Carry on the project write-up about Gaussian and Laplacian stacks and image blending, starting after its final sentence.

* **PASSAGE PROVIDED**
###

Original Ed Sheeran with Husky Hybrid Image

Result of Gaussian and Laplacian stacks at sigma = [1, 2, 4, 8, 16]
(Last entry of Laplacian stack is Gaussian at level 6, sigma = 32)

The Gaussian stack shows a progression of removing high frequencies which is why Abraham Lincoln and the Husky become more visible as sigma increases. For the Mona Lisa, Mona's smile seems to be less prevalent when sigma = 1, 2 but more prevalent when sigma = 4. The Laplacian stack shows the image at frequency slices because each level is a difference between two Gaussian stack levels. Thus the behavior is a little more unpredictable.

For the Mona, the third Laplacian stack level has the most prevalent smile showing that Mona's smile becomes the most obvious in that frequency range. In the first and last cases, however, the HPF images (Gala and Ed Sheeran) seem to begin as barely visible, become more visible in the middle of stack, and then become indiscernible at the end of the stack.

This seems to imply that the optimal viewing distance for the HPF images is actually not as close as possible, but a more moderate distance from the image.

Part 4: Image Blending

The final objective for this project was image blending. Essentially, we apply a mask to a pair of photos and blend one photo into the other using the mask. We do this via the following steps:

Using the code from part 2, we create gaussian and Laplacian stacks for our two images as well as our mask (though we do not use the generated Laplacian for the mask).
We then weight each entry of the Laplacian stacks by the corresponding entry in the mask's gaussian stack and sum them, effectively blending the two images together:

L_r(i) = G_m(i) * L_a(i) + (1 - G_m(i)) * L_b(i)

L_r(i) is the resulting Laplacian stack
G_m(i) is the Gaussian of the mask
L_a(i) is the Laplacian of the first image
L_b(i) is the Laplacian of the second image
i is the entry number of the stacks
This altogether creates a Laplacian stack for the output image.
We then calculate the Gaussian of the (n + 1)th level of the output image's Gaussian stack:

G_r(n + 1) = G_m(n + 1) * G_a(n + 1) + (1 - G_m(n + 1)) * G_b(n + 1)

G_r(n + 1) is the output image's Gaussian
G_m(n + 1) is the mask's Gaussian
G_a(n + 1) is the first image's Gaussian
G_b(n + 1) is the second image's Gaussian
n is the depth of our Laplacian stacks
Finally, we sum the result of the previous step with all the entries in the output image's Laplacian stack which we calculated in step 2. This recreates the image using the Laplacians and final Gaussian.

###

* **SOURCE DATA**
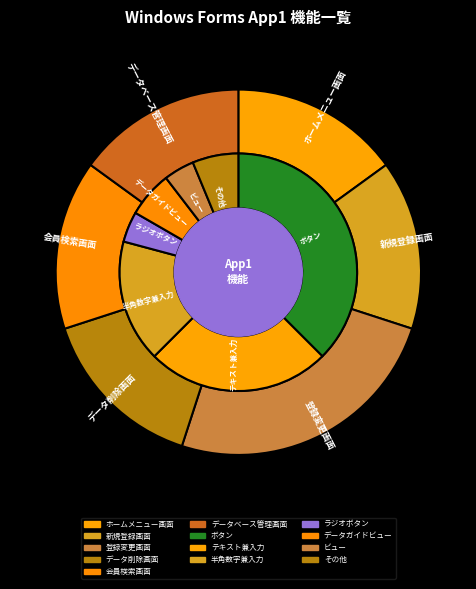

Is there a majority slice in this chart?

No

###

* **REPLY TO THE TASK**
The sum at the end of the procedure makes sense because the Laplacian stack levels are differences between Gaussian levels. We need the final Gaussian because we need a base Gaussian which covers the rest of the infinite Laplacian stack levels.

Like the previous part, I used a stack depth of 5 and a starting sigma of 1 with a doubling of sigma at every level of the stack. I did run into a small issue where my blending wasn't performing very well, which was more visible on certain images than others. I took the advice of our GSI, Tinghui, to start the sigma value of my mask's Gaussian stack higher. I chose to use 3 to enable blurrier masks and, subsequently, more blending in the resulting image. Below is my favorite result (not so much because it blended the best but moreso because I found it the funniest out of the images I blended):

The Original Images

My good friends: Tanay and Obama
(Photos were aligned in GIMP)

The Avengers Poster

Mask
(Also created in GIMP)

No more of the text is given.